Ama mesele sadece fizyolojide değil, psikolojide de. Övgüye ve nezakete alışkınız. Ve eleştiri atipik bir durumdur, bu yüzden dikkatimizi çeker. Ayrıca görsel sistemimiz farkında olmadan çevredeki tehditleri arar. Ve bunu gülümseyen meslektaşlarımızdan ziyade olumsuz bir kişinin yanından hissetmemiz daha olasıdır.

4. Neden yeteneğimizden şüphe ederiz?

Akıllı insanlar genellikle argümanlarını aptallara kaptırır, çünkü aptallar kendilerine çok daha fazla güvenirler. Bilimde bu fenomene "Dunning - Kruger etkisi" denir.

Psikolog Dunning ve Kruger bir deney yaptılar. Deneklere görevler verdiler ve sonra kendi görüşlerine göre onlarla nasıl başa çıktıklarını sordular. Alışılmadık bir desen keşfedildi. Görevlerde kötü performans gösterenler, onlarla mükemmel bir şekilde başa çıktıklarından emindiler. Ve görevleri iyi tamamlayanlar kendilerinden şüphe ettiler.

Dunning ve Kruger, aptal insanların sadece zekadan yoksun olmadığını varsaydılar. Ayrıca, iyi başa çıkmadıklarını fark etme yeteneklerinden de yoksundurlar.

Akıllı bir insan sürekli olarak yeni bir şey öğrenir, bu nedenle masumiyetini yüzde yüz kesinlikle iddia etmeyi taahhüt etmez. Herhangi bir konuda hala keşfedilmemiş çok şey olduğunu anlıyor. Sokrates'in şu sözünü hatırlayın: "Hiçbir şey bilmediğimi biliyorum."
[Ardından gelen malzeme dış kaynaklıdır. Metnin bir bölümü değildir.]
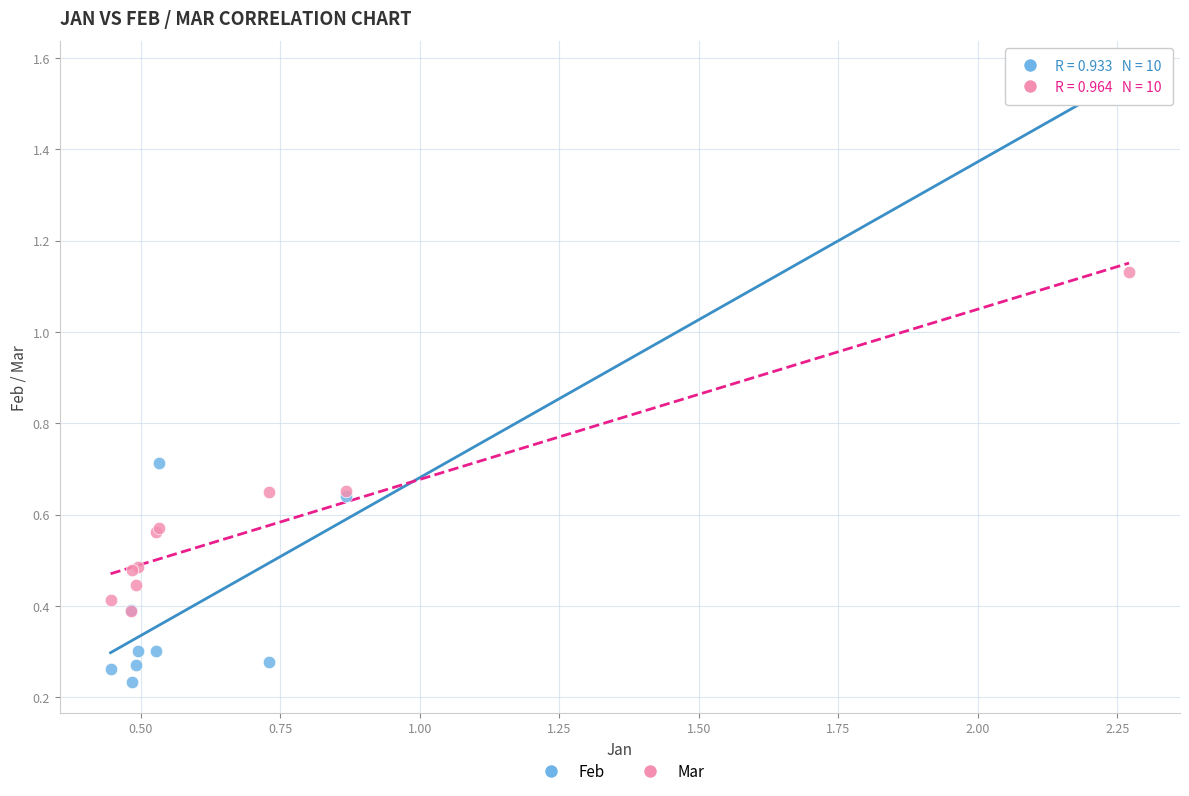

What are all the series names shown in the legend?

Feb, Mar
Aptal bir insan bu tür şüphelerden muzdarip değildir, bu nedenle genellikle tartışmaları kazanır. Yalan beyanda bulunmaktan ve şahsi görüşünü gerçekmiş gibi sunmaktan çekinmez.
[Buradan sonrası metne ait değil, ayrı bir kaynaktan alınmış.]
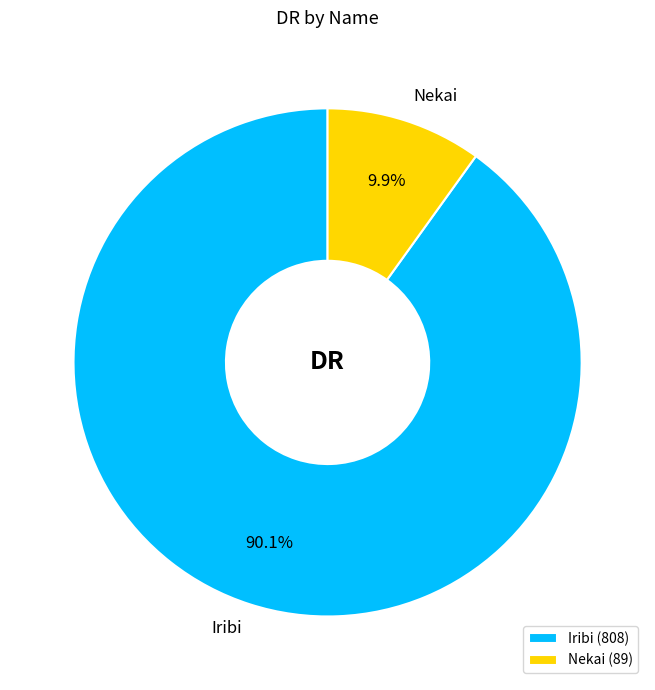

How much of the chart is everything except Iribi?

9.9%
5. Gerçekten ne düşündüğümüzü neden başkalarından gizleyemiyoruz?

Beynimiz yüz ifadelerini okumakta ve duyguları tanımakta inanılmaz derecede iyidir. Bunu yapmak için, en az bilgiye ihtiyacı var. Tipik bir örnek ifadelerdir. Sembollerde:),:(,: Oh, neşeyi, üzüntüyü ve şaşkınlığı hemen fark edebilirsiniz, ancak bunlar sadece noktalar ve kısa çizgilerdir.

Poker oyuncuları gibi bazı insanlar duygularını gizlemede iyidir. Ancak istem dışı ifadeler konusunda onlar bile bir şey yapamazlar. Beynimizde eski bir yapı olan limbik sistem tarafından yönetilirler. Bu nedenle, gerçek duygularımızı nezaketten saklamaya çalıştığımızda, gülümsemenizin ne zaman samimi olduğunu ve ne zaman olmadığını başkaları fark edecektir.